Overall, knowledge of malaria transmission has improved since the baseline survey [15] as evident from the present survey. It is understandable that in malaria-endemic communities, with ongoing control activities, increased knowledge should prevail. This was found to be the case in this survey as well as in Swaziland [16], Ethiopia [17], Eritrea [9], and Nigeria [18]. Knowledge on the use of ITN as a preventive measure against mosquito bites was found to be significantly higher among respondents in this follow-up study compared to the baseline survey (Table 3) [15]. This level of knowledge on preventive use of ITN has also been observed in Colombia [19], Nepal [20], Eritrea [9], and Ghana [21] while a lower level of knowledge was observed in India [22], Iran [23] and Turkey [24].

It has been observed that artemisinin-based combination therapy remains highly effective for the treatment of malaria caused by P. falciparum in Bangladesh [25]. However, the greatest threat to the malaria control programme in Bangladesh remains the increasing artemisinin resistance emerging in Southeast Asia.
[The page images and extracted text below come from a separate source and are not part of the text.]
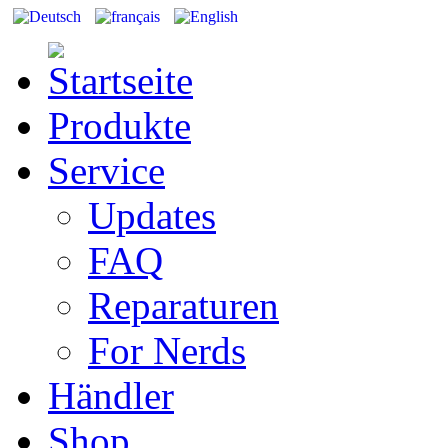
Produkte
Service
Updates
FAQ
Reparaturen
For Nerds
Händler
Shop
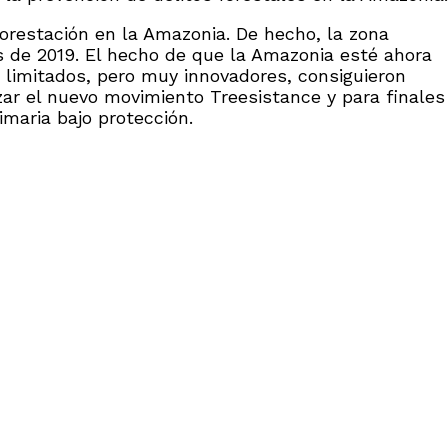
restación en la Amazonia. De hecho, la zona
es de 2019. El hecho de que la Amazonia esté ahora
limitados, pero muy innovadores, consiguieron
nzar el nuevo movimiento Treesistance y para finales
maria bajo protección.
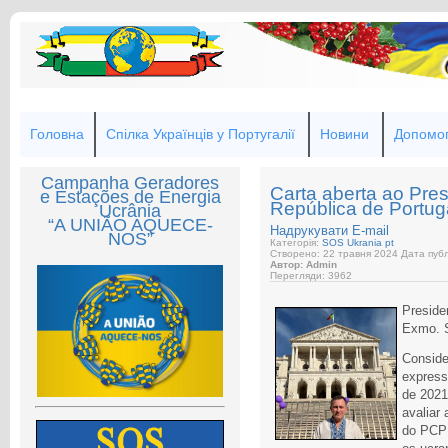
Головна
Спілка Українців у Португалії
Новини
Допомог
Campanha Geradores
Carta aberta ao Pre
e Estações de Energia
República de Portug
Ucrânia
“A UNIÃO AQUECE-
Надрукувати
E-mail
NOS”
Категорія:
SOS Ukrania pt
Створено: 22 травня 2024
Дата публ
Автор: Admin
Перегляди: 3962
Preside
Exmo. S
Conside
express
de 2021
avaliar
do PCP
There, two independent foci of resistance based on K13-propeller mutations in P. falciparum have been identified, one of which includes Cambodia, Vietnam and Laos and the other includes western Thailand, Myanmar and China [26]. Moreover, it has been reported that the K13-propeller mutations in P. falciparum reached high prevalence in Myanmar, next to the northwestern border with India [27]. Such emergence of artemisinin resistance to P. falciparum strains in neighbouring India and Myanmar could be transmitted through malaria vectors active in remote border areas of Bangladesh [28, 29].
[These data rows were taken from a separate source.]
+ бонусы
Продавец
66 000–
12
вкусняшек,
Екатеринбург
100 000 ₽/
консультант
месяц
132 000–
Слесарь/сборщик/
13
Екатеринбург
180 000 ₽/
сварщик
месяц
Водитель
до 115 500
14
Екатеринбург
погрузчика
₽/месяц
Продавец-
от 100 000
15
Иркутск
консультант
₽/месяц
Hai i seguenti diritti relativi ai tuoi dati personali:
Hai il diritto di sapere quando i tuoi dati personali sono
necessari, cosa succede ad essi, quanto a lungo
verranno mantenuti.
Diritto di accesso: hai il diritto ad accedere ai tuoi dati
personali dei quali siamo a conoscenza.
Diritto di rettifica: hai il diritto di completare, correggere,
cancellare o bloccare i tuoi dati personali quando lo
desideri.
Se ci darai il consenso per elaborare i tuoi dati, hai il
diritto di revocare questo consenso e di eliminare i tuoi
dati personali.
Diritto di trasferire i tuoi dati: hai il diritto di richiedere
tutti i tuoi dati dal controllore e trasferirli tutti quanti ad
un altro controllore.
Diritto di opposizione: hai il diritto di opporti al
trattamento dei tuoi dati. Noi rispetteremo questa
Reported resistance to pyrethroids by malaria vectors can be seen as another important obstacle to malaria control activities in future. Bangladesh, along with its neighbours India and Myanmar, has reported malaria vector resistance to pyrethroids, the main insecticide group used in ITN by control programmes [1].

Conclusions

Reduction of malaria prevalence and an increased level of awareness of malaria has a positive health impact through active collaboration between NMCP, GoB (Government of Bangladesh) and NGO partners in Bangladesh. Involvement of community participation is crucial, not only to sustain this achievement but for its further enhancement. Efforts should be made to continue ongoing malaria control activities with the aim of eliminating malaria from endemic areas.